Start of Records to use

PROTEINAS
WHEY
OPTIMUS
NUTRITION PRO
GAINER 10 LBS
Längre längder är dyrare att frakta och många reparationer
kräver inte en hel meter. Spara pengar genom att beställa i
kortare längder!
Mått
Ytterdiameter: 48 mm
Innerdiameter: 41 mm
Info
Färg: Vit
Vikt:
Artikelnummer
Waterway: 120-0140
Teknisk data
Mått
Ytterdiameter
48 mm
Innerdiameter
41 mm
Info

End of Records to use

• _Task_
A single number is required: how many lines in the material hold the word "längder".

• _Response area_
2